Although Russia has officially denied invading Ukraine, pictures have emerged of Russian tanks like the T-72B3 in action against Ukrainian troops. Russia has also made strides in using drones to direct tube and rocket artillery, the combination of which has proved to be devastatingly effective against Ukrainian forces.

Akhaltsikhe is about 95 miles from the capital of South Ossetia, one of two breakaway regions of Georgia which Russia effectively annexed in 2008. At the time of the war, the U.S. Air Force flew home 2,000 Georgian troops, who were serving in Iraq.

Georgia has been concerned about another Russian invasion for quite some time. Retired Army Lt. Gen, Mark Hertling recalls seeing the Georgians training to stop tanks in a simulator as they prepared to deploy for Afghanistan. Hertling asked the Georgian battalion commander what his troops were doing.

"He says: 'We're training for the mission in Afghanistan, but as part of our down time, we're also training to fight the Russians should they come back over our borders like they did in 2008,'" Hertling said. "They were literally going from counterinsurgency training ... into a training facility that had simulations and practicing anti-armor techniques with AT4s and TOW missiles."

After Russia annexed Ukraine's Crimea region and then invaded Eastern Ukraine, the U.S. began rotating troops and aircraft through Poland and the Baltic states to reassure them of NATO's commitment to defend them.
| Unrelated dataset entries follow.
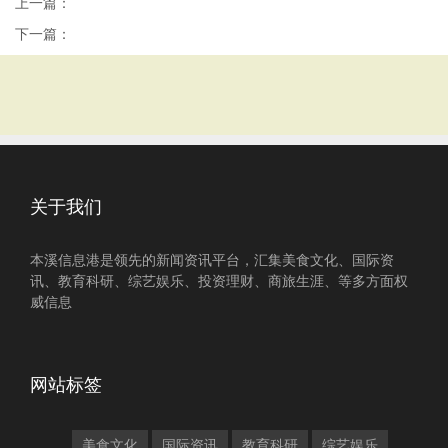
上一篇：
下一篇：
关于我们
本溪信息港是领先的新闻资讯平台，汇集美食文化、国际资
讯、教育科研、综艺娱乐、投资理财、商旅生涯、等多方面权
威信息
网站标签
美食文化
国际资讯
教育科研
综艺娱乐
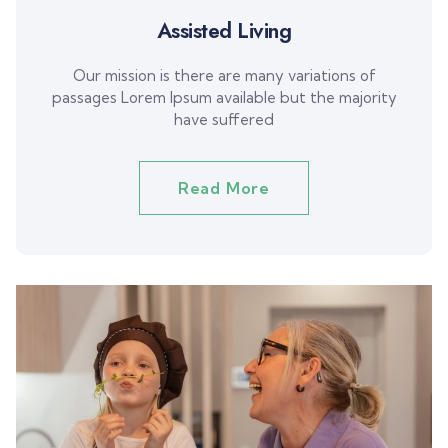
Assisted Living
Our mission is there are many variations of
passages Lorem Ipsum available but the majority
have suffered
Read More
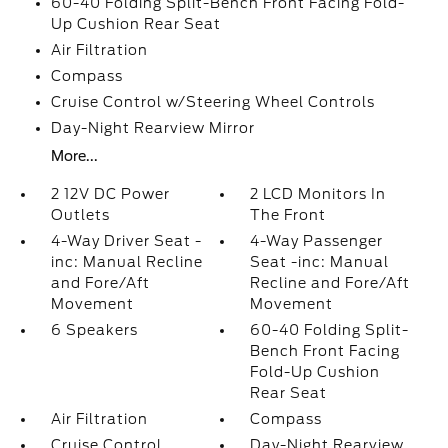
60-40 Folding Split-Bench Front Facing Fold-
Up Cushion Rear Seat
Air Filtration
Compass
Cruise Control w/Steering Wheel Controls
Day-Night Rearview Mirror
More...
2 12V DC Power
2 LCD Monitors In
Outlets
The Front
4-Way Driver Seat -
4-Way Passenger
inc: Manual Recline
Seat -inc: Manual
and Fore/Aft
Recline and Fore/Aft
Movement
Movement
6 Speakers
60-40 Folding Split-
Bench Front Facing
Fold-Up Cushion
Rear Seat
Air Filtration
Compass
Cruise Control
Day-Night Rearview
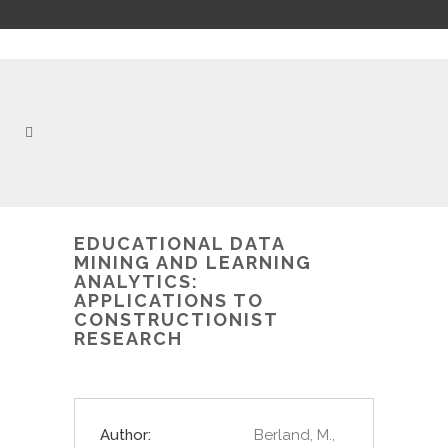
EDUCATIONAL DATA
MINING AND LEARNING
ANALYTICS:
APPLICATIONS TO
CONSTRUCTIONIST
RESEARCH
Author:
Berland, M.,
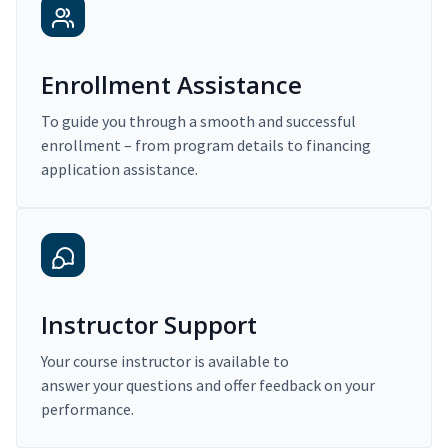
Enrollment Assistance
To guide you through a smooth and successful
enrollment – from program details to financing
application assistance.
Instructor Support
Your course instructor is available to
answer your questions and offer feedback on your
performance.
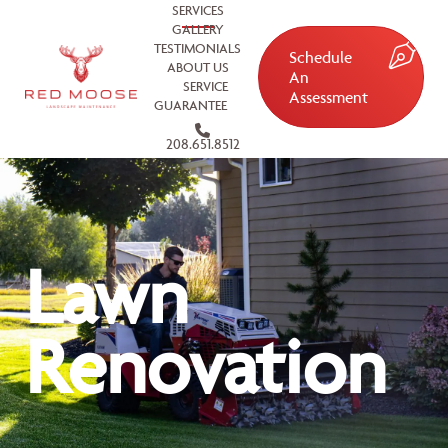
SERVICES
GALLERY
TESTIMONIALS
Schedule
ABOUT US
An
SERVICE
Assessment
GUARANTEE
208.651.8512
Lawn
Renovation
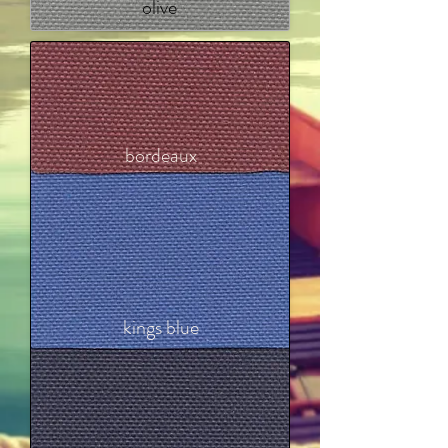
olive
bordeaux
kings blue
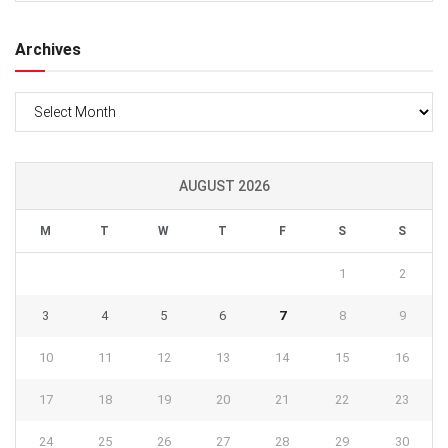
Archives
Archives
AUGUST 2026
M
T
W
T
F
S
S
1
2
3
4
5
6
7
8
9
10
11
12
13
14
15
16
17
18
19
20
21
22
23
24
25
26
27
28
29
30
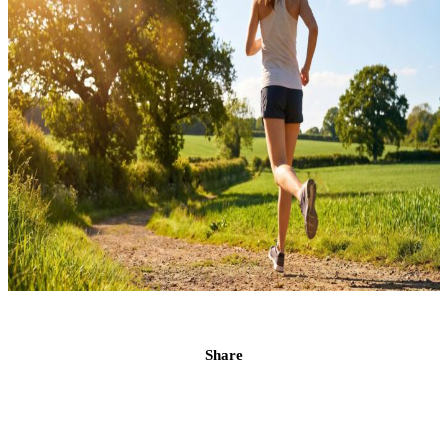
Share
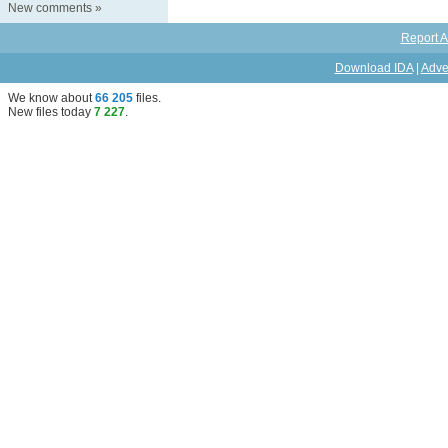
New comments
»
Report A
Download IDA
|
Adve
We know about
66 205
files
.
New files today
7 227
.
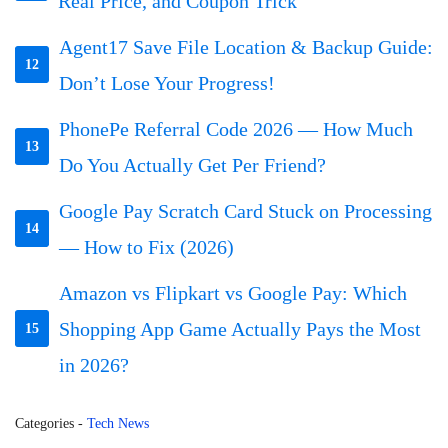
Real Price, and Coupon Trick
Agent17 Save File Location & Backup Guide:
12
Don’t Lose Your Progress!
PhonePe Referral Code 2026 — How Much
13
Do You Actually Get Per Friend?
Google Pay Scratch Card Stuck on Processing
14
— How to Fix (2026)
Amazon vs Flipkart vs Google Pay: Which
Shopping App Game Actually Pays the Most
15
in 2026?
Categories
-
Tech News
The U.S. mission in Europe is moving from reassurance to deterring possible Russian aggression, with the Army planning to add about 80 tanks, 140 Bradley fighting vehicles, 18 large artillery systems and about 4,500 soldiers by early 2017. 

The Marine Corps plans to make several upgrade to 400 of its M1A1 Abrams tanks next year that will make it easier for crews to identify and attack targets, but the improvements do not come in response to advances in the latest Russian tanks, such as the T-90, said Mike Kreiner, M1A1 project officer for Marine Corps Systems Command. 

The upgrades, which include better day and thermal sights and a button that would allow tank commanders to move the main gun to a target, will be installed between October and December 2017, Kreiner said in an Aug. 25 interview.